Outlandish, a hiking store and adventure group in Brooklyn, is one of several organizations on a mission to encourage Black people to spend time outdoors.

Around 40 people participated in a 5.3-mile trek through Harriman State Park in New York on Sunday as part of a Black History Month hike hosted by Outlandish, a store in Brooklyn. Credit. Brian Fraser for The New York Times.

On the surface, hiking can seem as if it has a low barrier to entry. How hard is it to get up and go outside?

Dig deeper and you will find that you need proper footwear and plenty of water. Depending on the weather, moisture-wicking apparel and warm socks will come in handy. Transportation to remote areas can be complicated, and having a guide, or at least a member of your group with knowledge of the terrain, can’t hurt. And more gear will probably be needed the more hours hikers spend outside.

The barriers can be even higher for Black people and other people of color, given the lack of access to the outdoors for certain communities. There’s also a pervasive stereotype that Black people do not enjoy activities like hiking, which discourages some people from trying it in the first place.

At Outlandish, a hiking-gear store in Brooklyn founded by Benje Williams and Ken Bernard, the staff works to end such stereotypes by educating Black people and other marginalized groups on hiking and other outdoor activities. Last weekend, in celebration of Black History Month, the shop hosted a guided hike so participants could have a chance to reconnect with nature at a time of upheaval.

“That’s the hope for this hike, especially after a couple of rough weeks, just going out and breathing and remembering that things might be falling apart but there’s still a lot of beauty as well,” Mr. Williams said, referring to crackdowns on diversity, equity and inclusion initiatives by President Trump.

“I think now more than ever we want to celebrate Black history, celebrate one another, and really I think community is going to have to really be the nucleus of this next presidency,” Mr. Bernard added.

Avalou Ross, a licensed hiking and camping guide in New York who has been hiking for about 10 years via her organization, Tristate Hikers, was the main guide for the event. She has led about 20 of Outlandish’s hiking adventures, which the store calls Hikeish, and said that one of the things she stresses to participants is to “not just to connect with nature, but to connect with each other.”

“Every day that we decide to step out as a Black person into these spaces is a part of Black history,” Ms.
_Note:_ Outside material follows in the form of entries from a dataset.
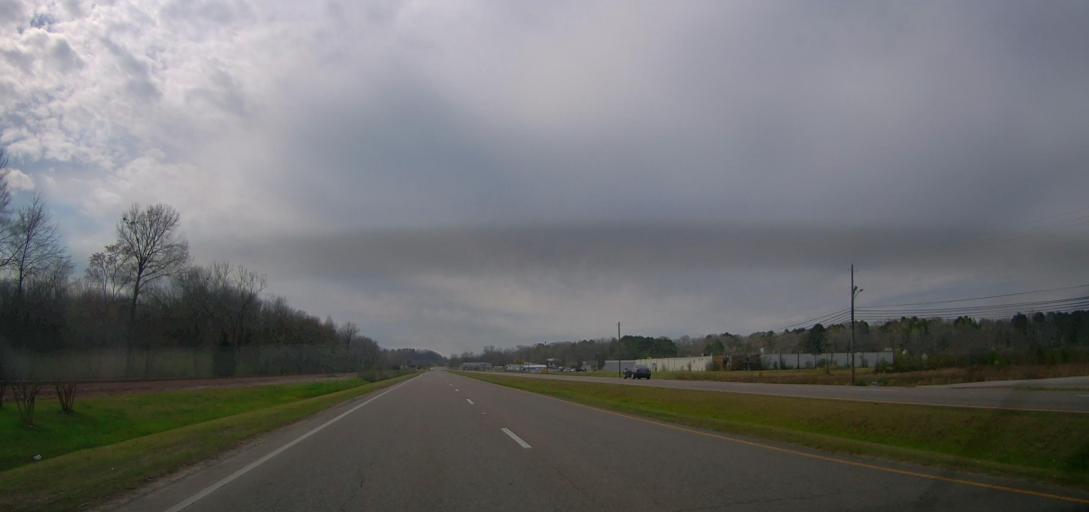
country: US
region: Alabama
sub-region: Walker County
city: Carbon Hill
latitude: 33.8842
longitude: -87.5168
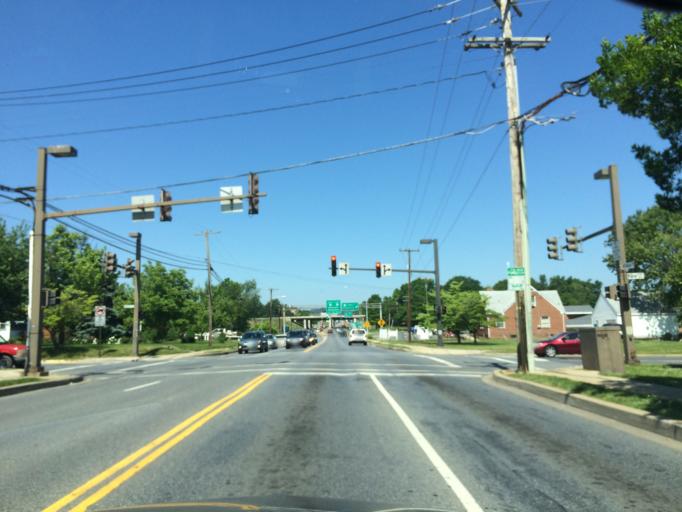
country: US
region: Maryland
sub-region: Frederick County
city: Frederick
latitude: 39.4145
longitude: -77.4305
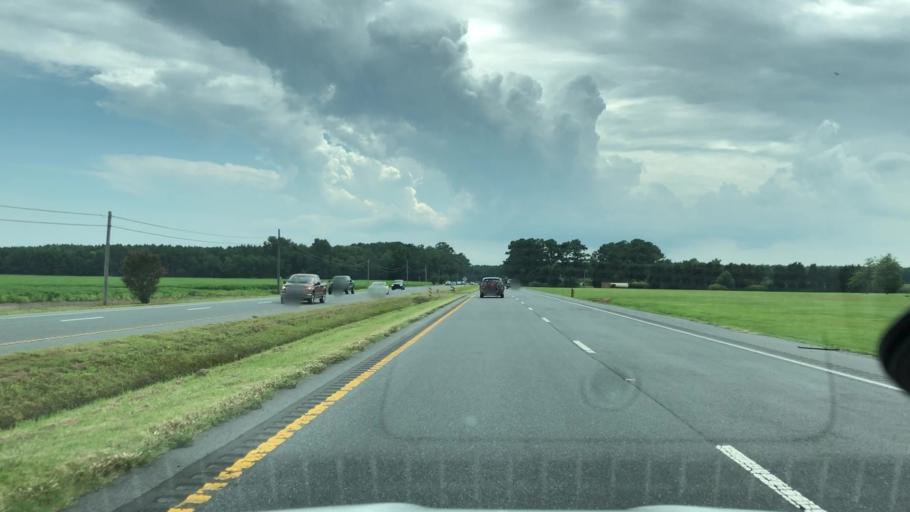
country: US
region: Virginia
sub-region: Accomack County
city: Wattsville
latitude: 37.8846
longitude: -75.5544
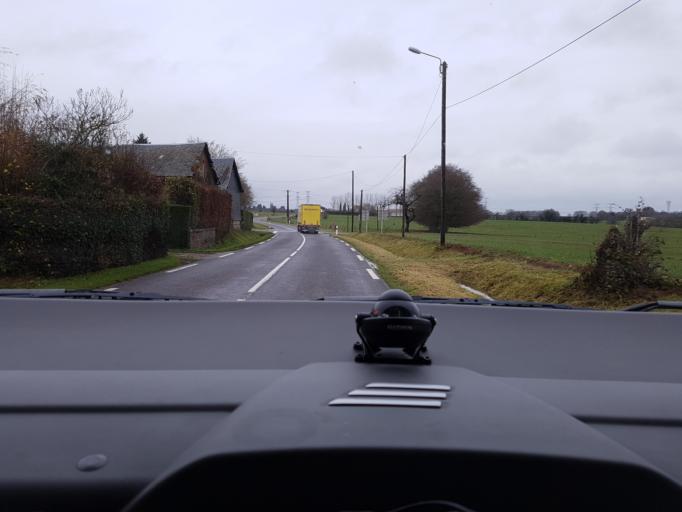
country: FR
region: Haute-Normandie
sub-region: Departement de la Seine-Maritime
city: Gournay-en-Bray
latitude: 49.4438
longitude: 1.6609
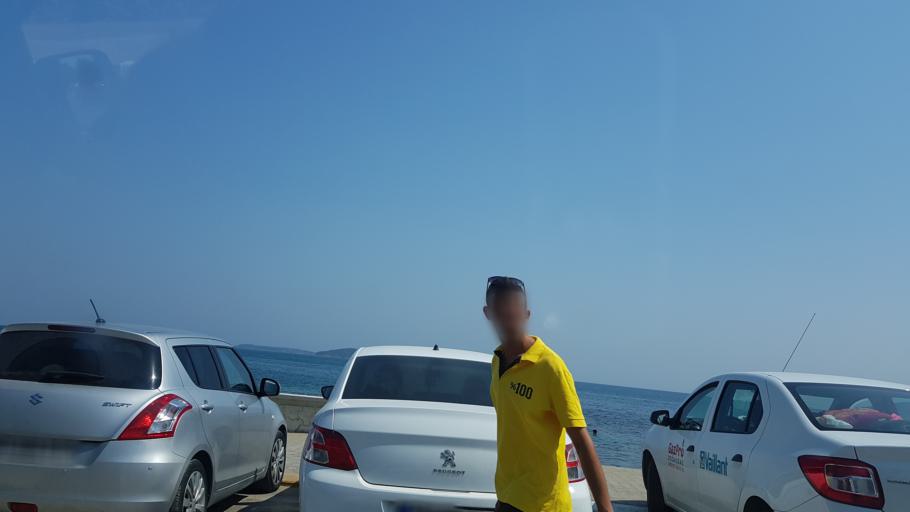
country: TR
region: Izmir
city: Urla
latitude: 38.3729
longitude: 26.7620
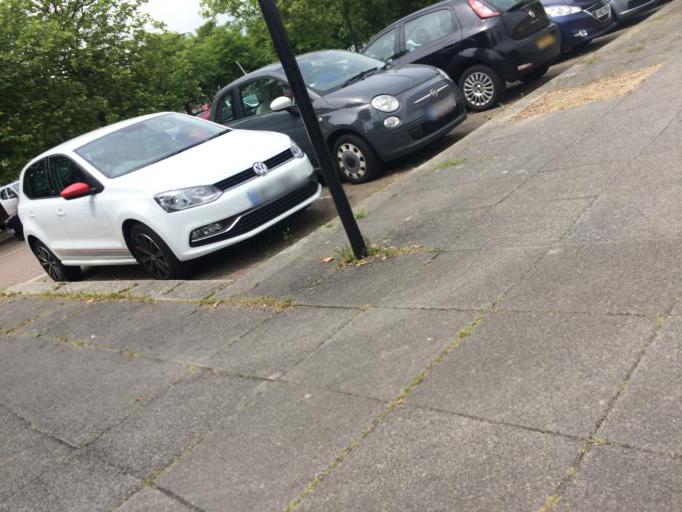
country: GB
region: England
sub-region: Milton Keynes
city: Milton Keynes
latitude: 52.0381
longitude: -0.7554
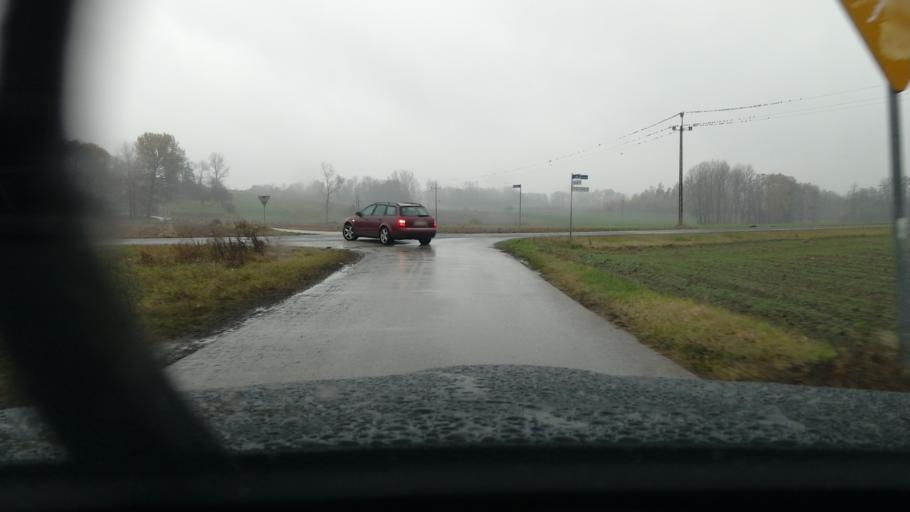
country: PL
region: Lodz Voivodeship
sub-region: Powiat skierniewicki
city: Godzianow
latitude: 51.9001
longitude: 20.0512
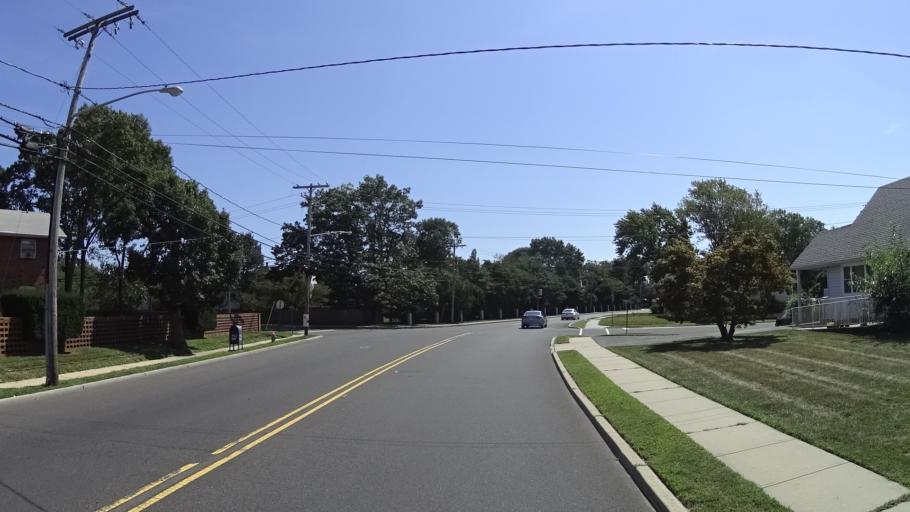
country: US
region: New Jersey
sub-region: Monmouth County
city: Shark River Hills
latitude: 40.2047
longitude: -74.0431
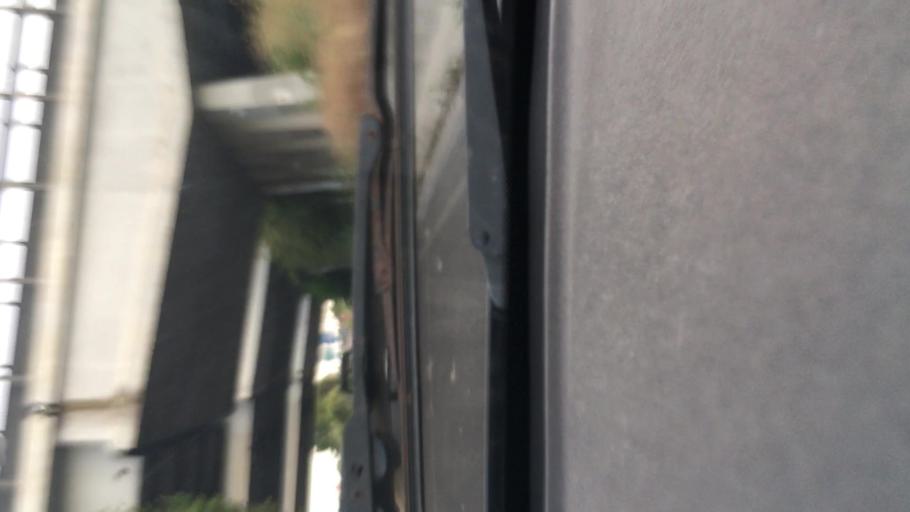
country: IT
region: Latium
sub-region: Citta metropolitana di Roma Capitale
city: Vitinia
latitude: 41.8080
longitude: 12.4204
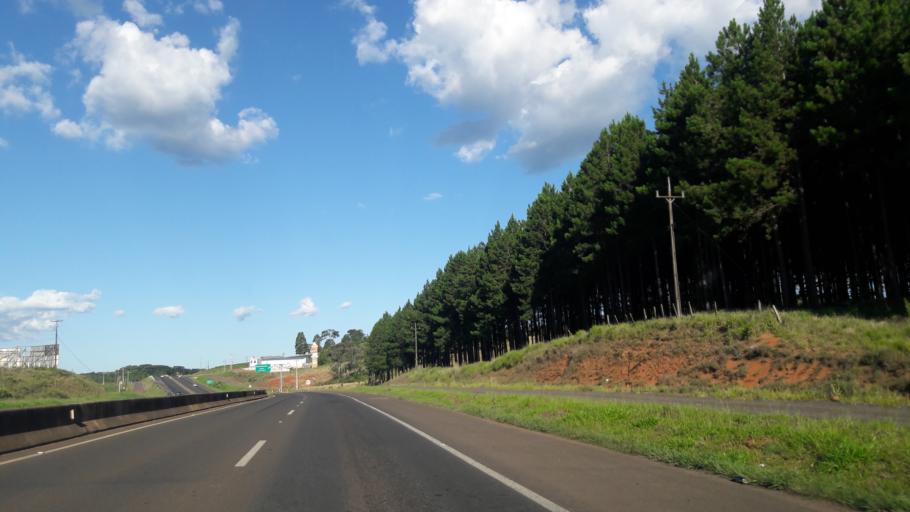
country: BR
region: Parana
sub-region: Guarapuava
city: Guarapuava
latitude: -25.3432
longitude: -51.4365
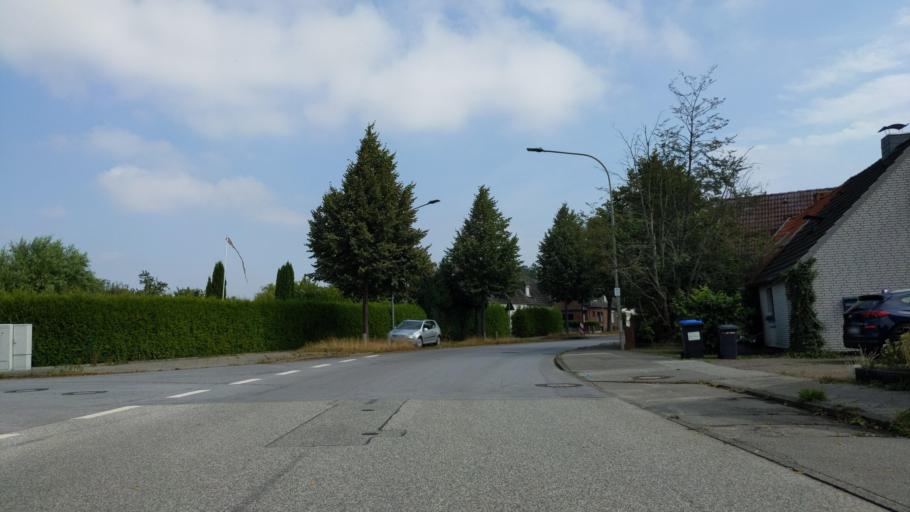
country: DE
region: Schleswig-Holstein
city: Stockelsdorf
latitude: 53.8721
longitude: 10.6247
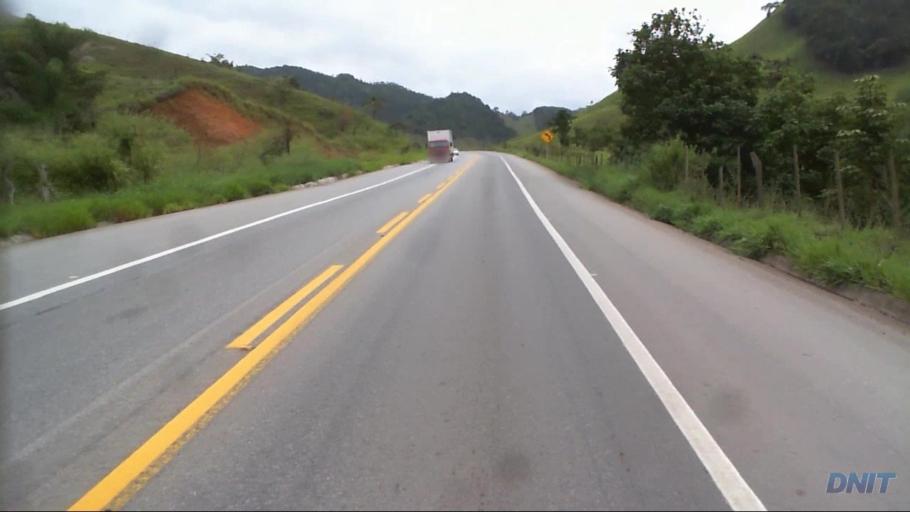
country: BR
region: Minas Gerais
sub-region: Timoteo
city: Timoteo
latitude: -19.6213
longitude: -42.8408
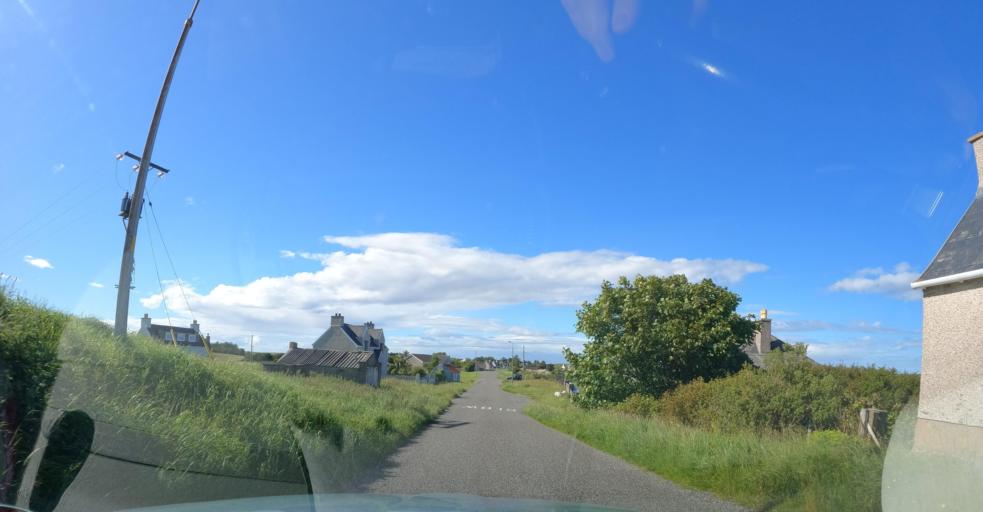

Ross said. “And I considered myself a part of Black history because I’ve helped so many Black women face their fears of getting outdoors, especially in the winter.”

Ms. Ross also spoke to the fear that some Black people have expressed toward activities such as hiking and backpacking, claiming that they do not feel it is a space for them.

“Because they don’t see it,” she said. “They’re not exposed to it.”